[Records to use Boundary: Start]
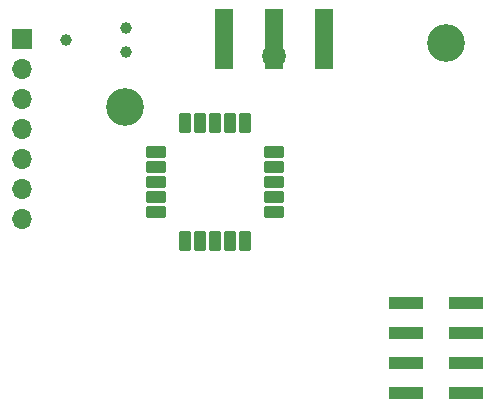
<source format=gbs>
G04 #@! TF.GenerationSoftware,KiCad,Pcbnew,7.0.9*
G04 #@! TF.CreationDate,2023-12-30T12:31:20+01:00*
G04 #@! TF.ProjectId,ithowifi_4l,6974686f-7769-4666-995f-346c2e6b6963,rev?*
G04 #@! TF.SameCoordinates,Original*
G04 #@! TF.FileFunction,Soldermask,Bot*
G04 #@! TF.FilePolarity,Negative*
%FSLAX46Y46*%
G04 Gerber Fmt 4.6, Leading zero omitted, Abs format (unit mm)*
G04 Created by KiCad (PCBNEW 7.0.9) date 2023-12-30 12:31:20*
%MOMM*%
%LPD*%
G01*
G04 APERTURE LIST*
G04 Aperture macros list*
%AMRoundRect*
0 Rectangle with rounded corners*
0 $1 Rounding radius*
0 $2 $3 $4 $5 $6 $7 $8 $9 X,Y pos of 4 corners*
0 Add a 4 corners polygon primitive as box body*
4,1,4,$2,$3,$4,$5,$6,$7,$8,$9,$2,$3,0*
0 Add four circle primitives for the rounded corners*
1,1,$1+$1,$2,$3*
1,1,$1+$1,$4,$5*
1,1,$1+$1,$6,$7*
1,1,$1+$1,$8,$9*
0 Add four rect primitives between the rounded corners*
20,1,$1+$1,$2,$3,$4,$5,0*
20,1,$1+$1,$4,$5,$6,$7,0*
20,1,$1+$1,$6,$7,$8,$9,0*
20,1,$1+$1,$8,$9,$2,$3,0*%
G04 Aperture macros list end*
%ADD10R,1.700000X1.700000*%
%ADD11O,1.700000X1.700000*%
%ADD12C,3.200000*%
%ADD13C,0.990600*%
%ADD14C,2.000000*%
%ADD15R,3.000000X1.000000*%
%ADD16R,1.500000X5.080000*%
%ADD17RoundRect,0.101600X-0.400000X0.750000X-0.400000X-0.750000X0.400000X-0.750000X0.400000X0.750000X0*%
%ADD18RoundRect,0.101600X0.400000X0.750000X-0.400000X0.750000X-0.400000X-0.750000X0.400000X-0.750000X0*%
%ADD19RoundRect,0.101600X0.750000X0.400000X-0.750000X0.400000X-0.750000X-0.400000X0.750000X-0.400000X0*%
%ADD20RoundRect,0.101600X-0.750000X-0.400000X0.750000X-0.400000X0.750000X0.400000X-0.750000X0.400000X0*%
%ADD21RoundRect,0.101600X-0.750000X0.400000X-0.750000X-0.400000X0.750000X-0.400000X0.750000X0.400000X0*%
G04 APERTURE END LIST*
D10*
X85725000Y-107797600D03*
D11*
X85725000Y-110337600D03*
X85725000Y-112877600D03*
X85725000Y-115417600D03*
X85725000Y-117957600D03*
X85725000Y-120497600D03*
X85725000Y-123037600D03*
D12*
X94488000Y-113538000D03*
D13*
X94576000Y-108917400D03*
X89496000Y-107901400D03*
X94576000Y-106885400D03*
D14*
X107100780Y-109251460D03*
D12*
X121630000Y-108120000D03*
D15*
X123293500Y-137807500D03*
X118253500Y-137807500D03*
X123293500Y-135267500D03*
X118253500Y-135267500D03*
X123293500Y-132727500D03*
X118253500Y-132727500D03*
X123293500Y-130187500D03*
X118253500Y-130187500D03*
D16*
X107100000Y-107848400D03*
X102850000Y-107848400D03*
X111350000Y-107848400D03*
D17*
X99560000Y-114950000D03*
D18*
X100829990Y-114950000D03*
D17*
X102100000Y-114950000D03*
X103370000Y-114950000D03*
X104640000Y-114950000D03*
D19*
X107100000Y-117410000D03*
D20*
X107100000Y-118679990D03*
X107100000Y-119950000D03*
X107100000Y-121220000D03*
X107100000Y-122490000D03*
D17*
X104640000Y-124950000D03*
X103370000Y-124950000D03*
X102100000Y-124950000D03*
X100829990Y-124950000D03*
X99560000Y-124950000D03*
D21*
X97100000Y-122490000D03*
D19*
X97100000Y-121220000D03*
X97100000Y-119950000D03*
X97100000Y-118679990D03*
X97100000Y-117410000D03*
M02*

</source>
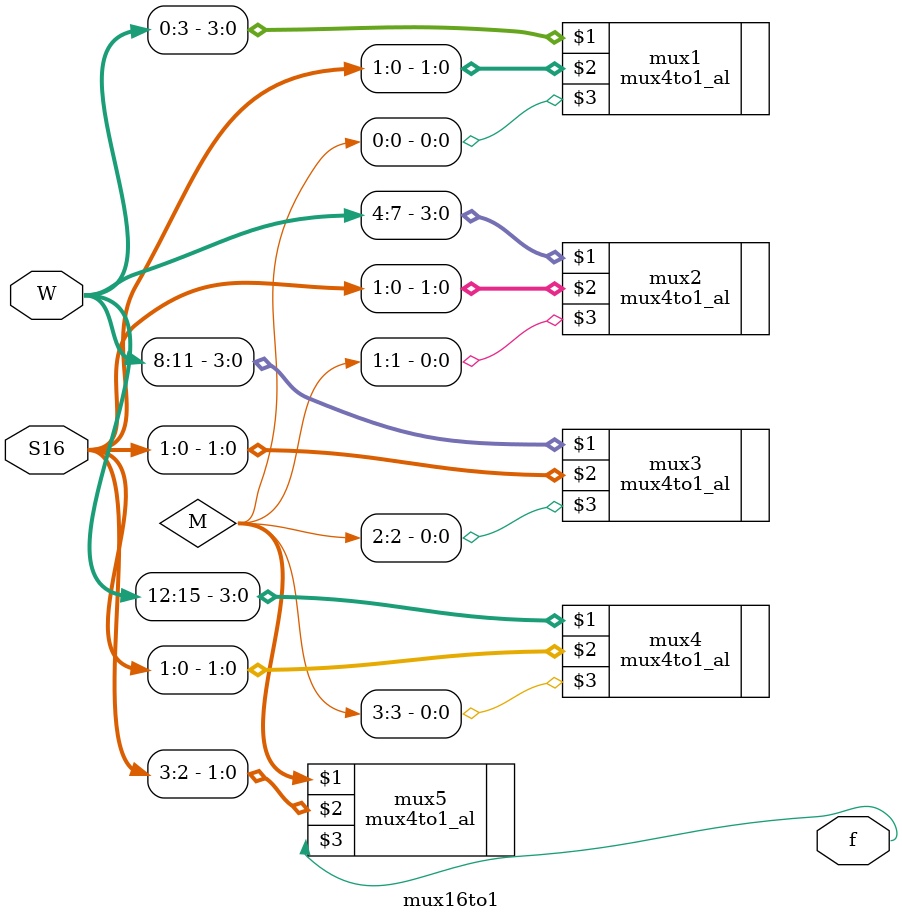
<source format=v>
module mux16to1(W, S16, f);
    input [0:15] W;
    input [3:0] S16;
    output f;
    wire [0:3] M;

    mux4to1_al mux1 (W[0:3], S16[1:0], M[0]);
    mux4to1_al mux2 (W[4:7], S16[1:0], M[1]);
    mux4to1_al mux3 (W[8:11], S16[1:0], M[2]);
    mux4to1_al mux4 (W[12:15], S16[1:0], M[3]);
    mux4to1_al mux5 (M[0:3], S16[3:2], f);

endmodule
</source>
[Records to use Boundary: End]
■ What you have to do ■
Please return every line of the records that contains the word "primitives".

■ Solution to the problem ■
0 Add four circle primitives for the rounded corners*
0 Add four rect primitives between the rounded corners*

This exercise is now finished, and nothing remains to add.